Sometimes I'm right in the feeling, and sometimes I'm outside it, wishing I could get in, which means that I am imagining there is someone else out there who is having a more authentic experience than me. They are actually rich. Or Christian. Or happy. Or they are Jewish, annoyed by the celebrations in a country that doesn't try to mask its conflation of church and state while trying to protect themselves and their children from that horrible feeling of being continually othered.

I am wise enough to know all experience is authentic, but if I let myself, I can get lost in the fantasy of being someone else. Thank god, somewhere along the way I discovered irony. It's gotten me through a lot. I can be both inside and outside my experience - enjoying the moment, laughing about it as I observe the hilarity and teeter-totter on the edge of many identities. I am not one thing or another, but some of this and some of that. I don't fit into one specific box, but as I've discovered, neither does anyone else really. And depending on how strong or weak I am feeling on a given day, I may be no more than my skin, flesh and gender. Depends whose doing the looking and how far they push their projections. Not to mention my hormones, they seem to color an awful lot lately.

So - last night me and my partner Em and two good friends went to see Margaret Cho, a rebel Korean American in your face raunchy-mouthed beautiful wonder. I wore my dreidel earrings and laughed until I peed over thumb-nail porn, butch women who turn out to be straight, pot lollipops, sex and more sex, and because it was Margaret, poop. She is profane and hilarious and makes me feel embraced for being exactly who I am.

Afterward, we traipsed through the elegant old-money lobbies of two Nob Hill hotels in San Francisco.

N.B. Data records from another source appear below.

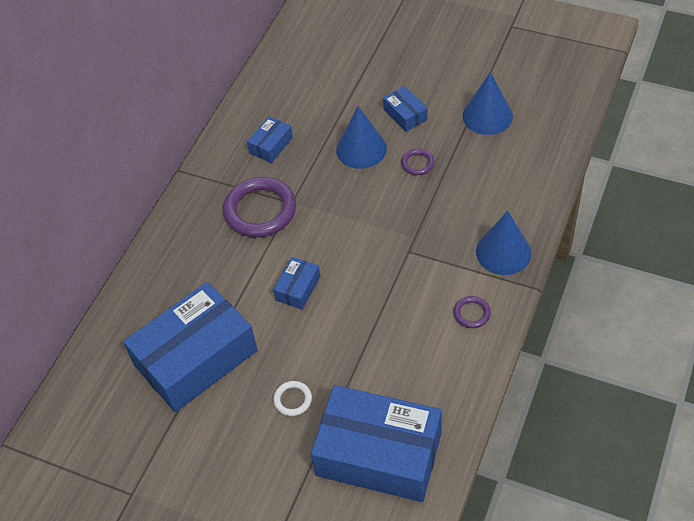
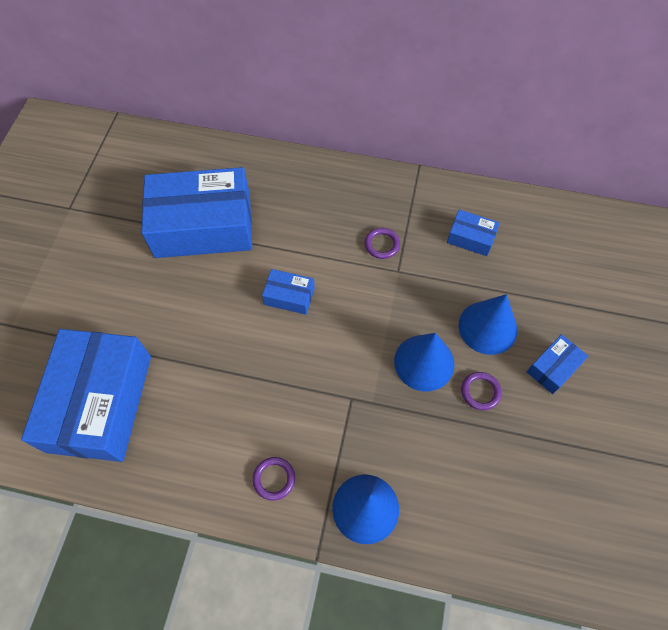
camera: 75 degrees right, 10 degrees up
(195, 358) = (203, 225): blue box -> blue box turned 45 degrees counterclockwise
(260, 210) = (382, 244): purple ring -> purple ring, size x0.46
(293, 400) = (160, 314): white ring -> none
(487, 116) = (579, 467): blue cone -> blue cone (424, 362)

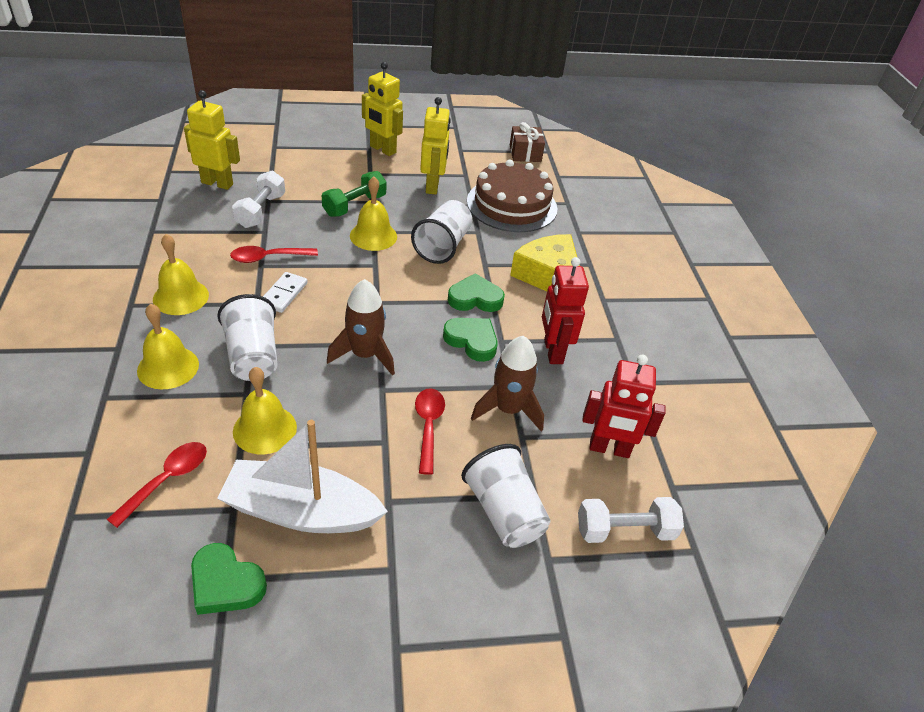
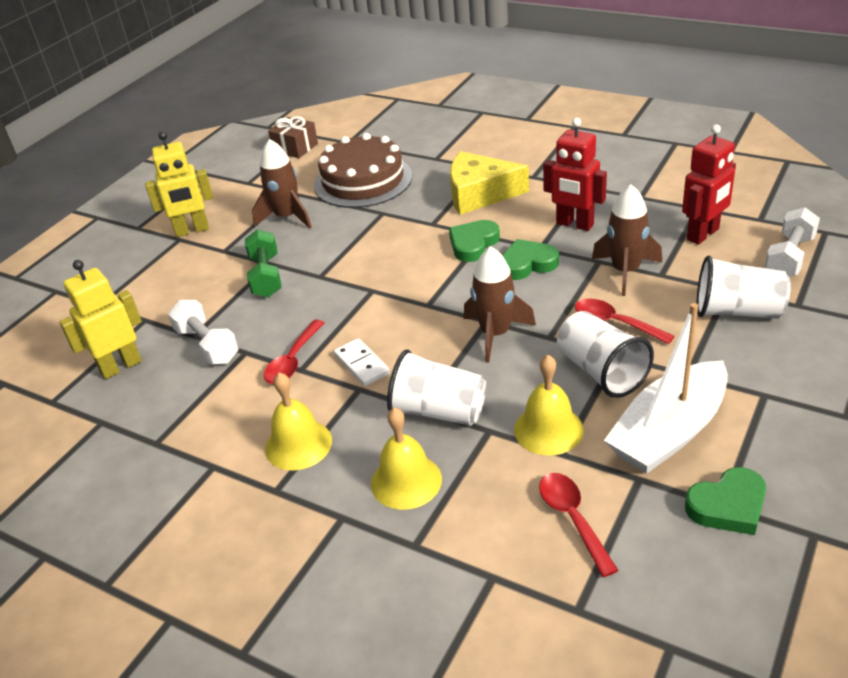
camera: 45 degrees left, 5 degrees down
(373, 236) = (327, 278): yellow bell -> none
(432, 186) = (287, 217): yellow robot -> brown rocket
(443, 246) = (383, 239): white cup -> white cup (601, 371)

I was taken by the huge bright Christmas trees, the fancy society ladies with their mink stoles and holiday bouquets and the elaborate Corinthian-inspired columns. I was reminded of The Breakers, a Vanderbilt house in Newport, RI built by the wealth produced during the Industrial Revolution. I visited the mansion one Christmas years ago and found myself overcome with emotion, crying as we toured the giant remant of wealth, so beautiful, disturbing and dreamy.

But it was the giant gingerbread house in the lobby of The Fairmont that really got me last night. It smelled so spicy and sweet I had the urge to spread myself across its surface and lick it from one candy to another, like an oral dot-to-dot. It made me feel both childlike and perverse. This is sort of how I feel about my love of Christmas.